To increase collection efficiency, the timing is crucial, and several predictors for the performance of apheresis have been identified. An Indian study reported that a preprocedure CD34+ count of ≥ 20/µL on the day of collection may result in the successful collection of an adequate stem cell dose (27). Other studies have revealed that preharvest HPC counts were strongly correlated with the total CD34+ cell yield in apheresis (9, 28). Compared with the CD34+ cell count, the HPC count can be determined using an automated analyzer, which is much faster and less labor intensive, and still serve as a satisfactory predictor for the optimal timing of PBSC collection in the pediatric population.
Some challenges are encountered during PBSC apheresis in pediatric patients, especially those related to vascular approach. Studies have reported that CVCs, arterial lines, or LBPLs are feasible to maintain blood outflow during harvesting in pediatric patients (15, 29, 30). Because of the poor compliance and small caliber of blood vessels in children with low body weight, maintaining vascular devices and smooth outflow becomes challenging. In our studies, we found that maintaining an arterial line for harvesting on 3 consecutive days was difficult in children with low body weight, with 16.7% (15 of 90) of the children requiring the re-establishment of outflow access. CVCs may be a superior option if apheresis is expected to be performed on 2 to 3 days consecutively, with only 7.7% (2 of 26) of children requiring line re-establishment in our study. As for the goal achievement rate, there was no statistical difference between A-line or CVC (p = .215). Another concern regarding pediatric patients with low body weight is their low blood volume and hemodynamic stability during apheresis. We primed the extracorporeal circuit with packed RBC and monitored all patients weighing < 30 kg in an intensive care unit setting. In addition, young children are uncooperative and thus sometimes require sedation during the apheresis procedure. Therefore, close monitoring during apheresis in an intensive care unit is highly recommended to manage possible respiratory events during sedation. Since no extra respiratory support is needed other than oxygen supplement, fewer procedural pain and less blood loss in PBSC harvesting, it is much safer than bone marrow harvest which requires generalized anesthesia, endotracheal intubation in the operation room, blood transfusion and pain management after bone marrow harvesting .
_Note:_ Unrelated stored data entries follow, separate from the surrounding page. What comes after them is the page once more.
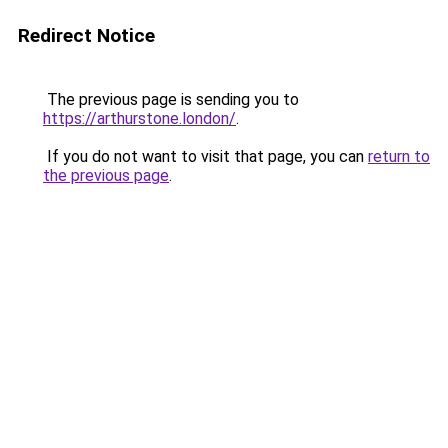
Redirect Notice
The previous page is sending you to
https://arthurstone.london/
.
If you do not want to visit that page, you can
return to
the previous page
.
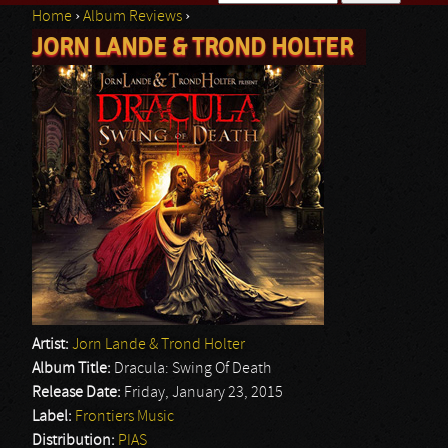
Home
›
Album Reviews
›
Search form
JORN LANDE & TROND HOLTER
You are here
Artist:
Jorn Lande & Trond Holter
Album Title:
Dracula: Swing Of Death
Release Date:
Friday, January 23, 2015
Label:
Frontiers Music
Distribution:
PIAS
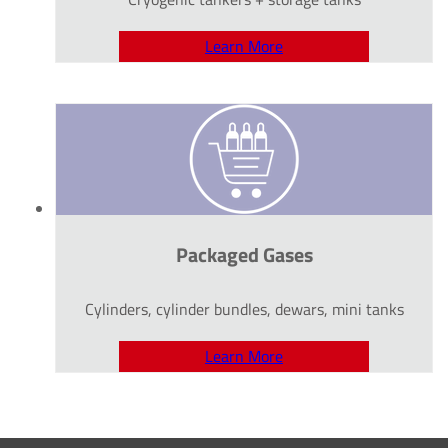
Learn More
Packaged Gases
Cylinders, cylinder bundles, dewars, mini tanks
Learn More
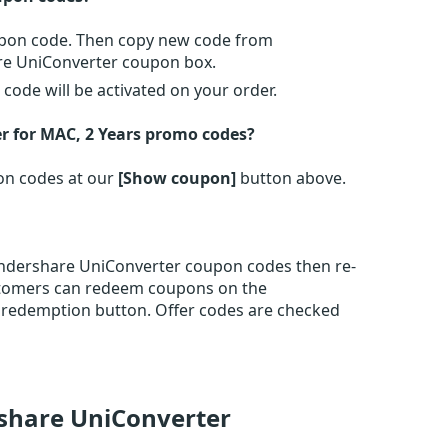
oupon code. Then copy new code from
re UniConverter coupon box.
ode will be activated on your order.
 for MAC, 2 Years promo codes?
on codes at our
[Show coupon]
button above.
ondershare UniConverter coupon codes then re-
stomers can redeem coupons on the
 redemption button. Offer codes are checked
share UniConverter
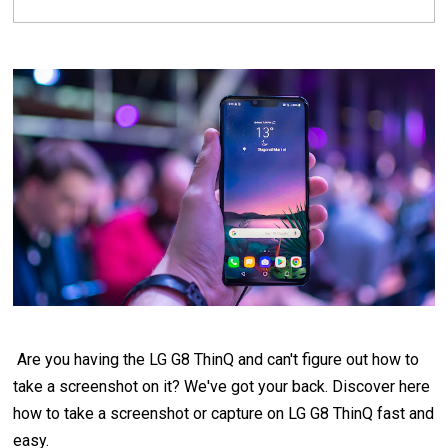
Are you having the LG G8 ThinQ and can't figure out how to
take a screenshot on it? We've got your back. Discover here
how to take a screenshot or capture on LG G8 ThinQ fast and
easy.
Few studies have investigated the PBSC harvest procedure in pediatric patients with low body weight (13, 16, 17). Ravagnani indicated that PBSC harvesting under anesthesia was feasible and safe in 47 children with weight ranging from 7 to 20 kg. Salazar-Riojas reported that PBSC collection in 22 children weighing ≤ 20 kg was safe and effective, and central venous catheter placement was the most appropriate technique to ensure successful collection (13, 14). Sevilla revealed the safety of the procedure in patients weighing < 20 kg and indicated that 77% of patients achieved the target CD34+ cell dose of 2 × 106/kg (11). In our study, PBSC collection was safely performed in patients with low body weight. A sufficient cell dose per bag could be achieved through leukapheresis in 2–3 consecutive days during a single mobilization in 56% of mobilizations in young children. Tandem transplantation, if indicated, using autograft collection in one mobilization was feasible. After remobilization, a sufficient cumulative cell dose was collected for at least one transplantation in 92.5% (37/40) of the children.
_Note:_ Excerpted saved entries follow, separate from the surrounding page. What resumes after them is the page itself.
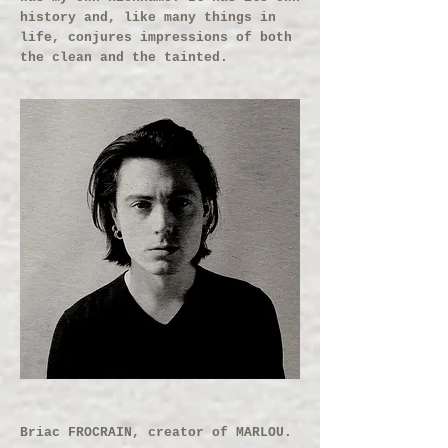
history and, like many things in
life, conjures impressions of both
the clean and the tainted.
Briac FROCRAIN, creator of MARLOU.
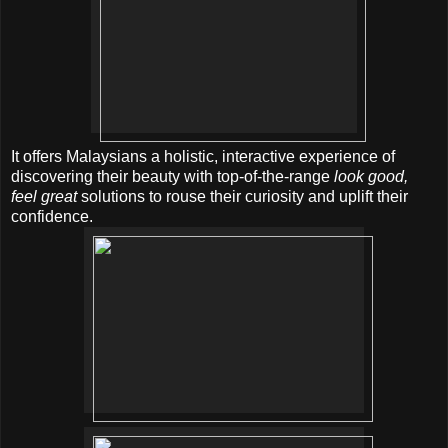
It offers Malaysians a holistic, interactive experience of
discovering their beauty with top-of-the-range
look good,
feel great
solutions to rouse their curiosity and uplift their
confidence.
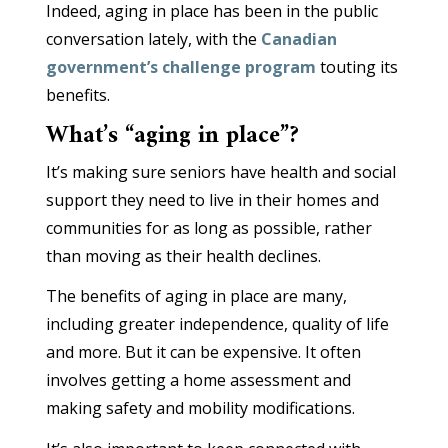
Indeed, aging in place has been in the public
conversation lately, with the
Canadian
government’s challenge program
touting its
benefits.
What’s “aging in place”?
It’s making sure seniors have health and social
support they need to live in their homes and
communities for as long as possible, rather
than moving as their health declines.
The benefits of aging in place are many,
including greater independence, quality of life
and more. But it can be expensive. It often
involves getting a home assessment and
making safety and mobility modifications.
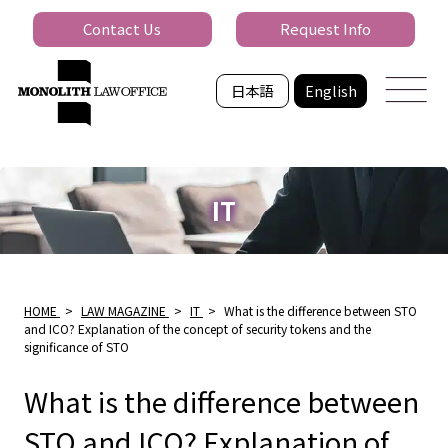
Contact Us
Request Info
日本語
English
IT
HOME
>
LAW MAGAZINE
>
IT
>
What is the difference between STO
and ICO? Explanation of the concept of security tokens and the
significance of STO
What is the difference between
STO and ICO? Explanation of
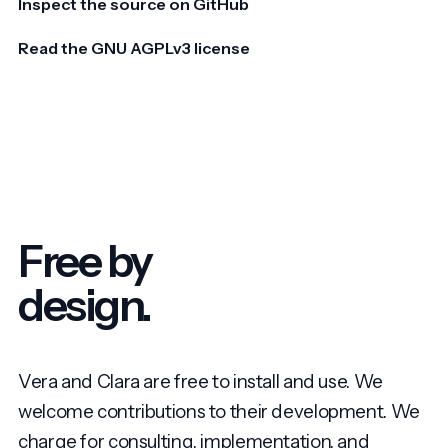
Inspect the source on GitHub
Read the GNU AGPLv3 license
Free by
design.
Vera and Clara are free to install and use. We
welcome contributions to their development. We
charge for consulting, implementation, and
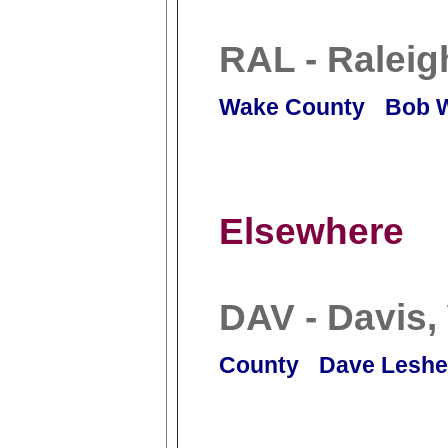
RAL - Raleig
Wake County
Bob 
Elsewhere
DAV - Davis
County
Dave Leshe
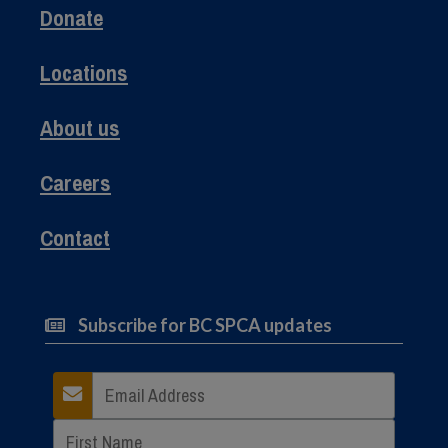
Donate
Locations
About us
Careers
Contact
Subscribe for BC SPCA updates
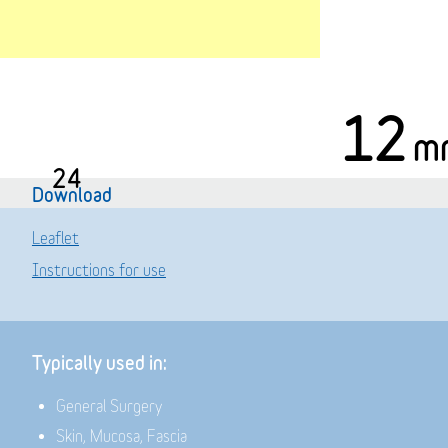
12
m
24
Download
Leaflet
Instructions for use
Typically used in:
General Surgery
Skin, Mucosa, Fascia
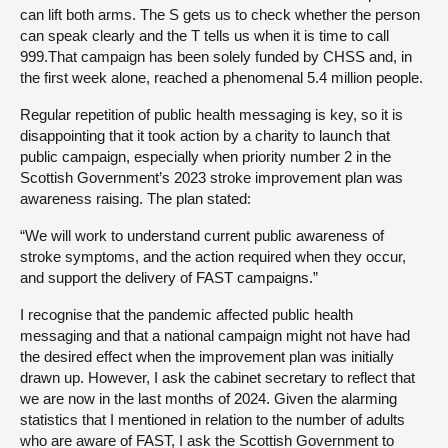
can lift both arms. The S gets us to check whether the person
can speak clearly and the T tells us when it is time to call
999.That campaign has been solely funded by CHSS and, in
the first week alone, reached a phenomenal 5.4 million people.
Regular repetition of public health messaging is key, so it is
disappointing that it took action by a charity to launch that
public campaign, especially when priority number 2 in the
Scottish Government’s 2023 stroke improvement plan was
awareness raising. The plan stated:
“We will work to understand current public awareness of
stroke symptoms, and the action required when they occur,
and support the delivery of FAST campaigns.”
I recognise that the pandemic affected public health
messaging and that a national campaign might not have had
the desired effect when the improvement plan was initially
drawn up. However, I ask the cabinet secretary to reflect that
we are now in the last months of 2024. Given the alarming
statistics that I mentioned in relation to the number of adults
who are aware of FAST, I ask the Scottish Government to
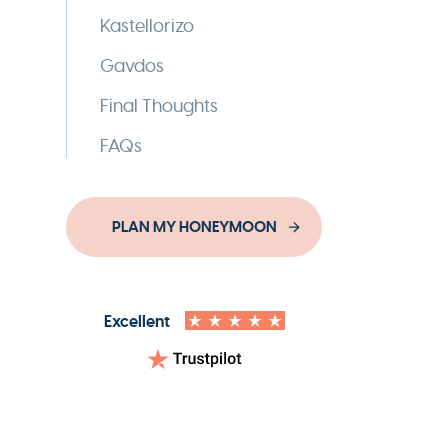
Kastellorizo
Gavdos
Final Thoughts
FAQs
PLAN MY HONEYMOON
Excellent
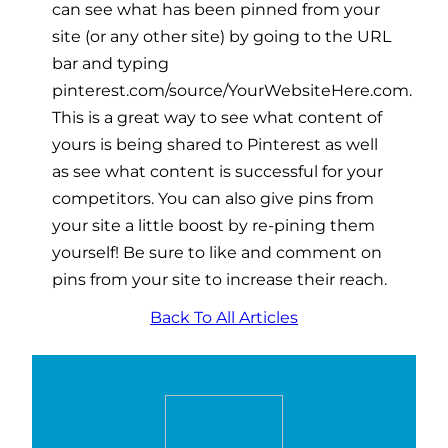
can see what has been pinned from your
site (or any other site) by going to the URL
bar and typing
pinterest.com/source/YourWebsiteHere.com.
This is a great way to see what content of
yours is being shared to Pinterest as well
as see what content is successful for your
competitors. You can also give pins from
your site a little boost by re-pining them
yourself! Be sure to like and comment on
pins from your site to increase their reach.
Back To All Articles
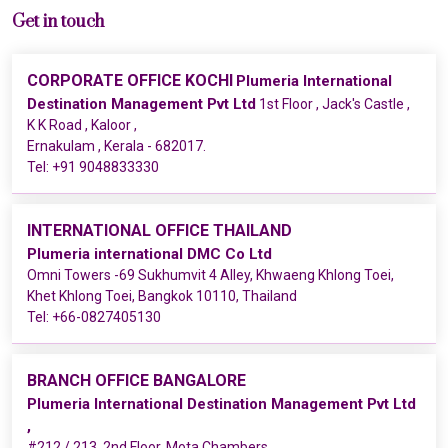
Get in touch
CORPORATE OFFICE KOCHI
Plumeria International
Destination Management Pvt Ltd
1st Floor , Jack's Castle ,
K K Road , Kaloor ,
Ernakulam , Kerala - 682017.
Tel:
+91 9048833330
INTERNATIONAL OFFICE THAILAND
Plumeria international DMC Co Ltd
Omni Towers -69 Sukhumvit 4 Alley, Khwaeng Khlong Toei,
Khet Khlong Toei, Bangkok 10110, Thailand
Tel:
+66-0827405130
BRANCH OFFICE BANGALORE
Plumeria International Destination Management Pvt Ltd
,
#212 / 213, 2nd Floor, Mota Chambers ,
This study has some limitations that should be addressed. First, because this is a retrospective study and only data from a single institute were included, the results may not be generalizable. Second, various disease types, cumulative doses, and regimens of previous chemotherapy may affect collection results. However, these factors were not analyzed because of an insufficient number of patients.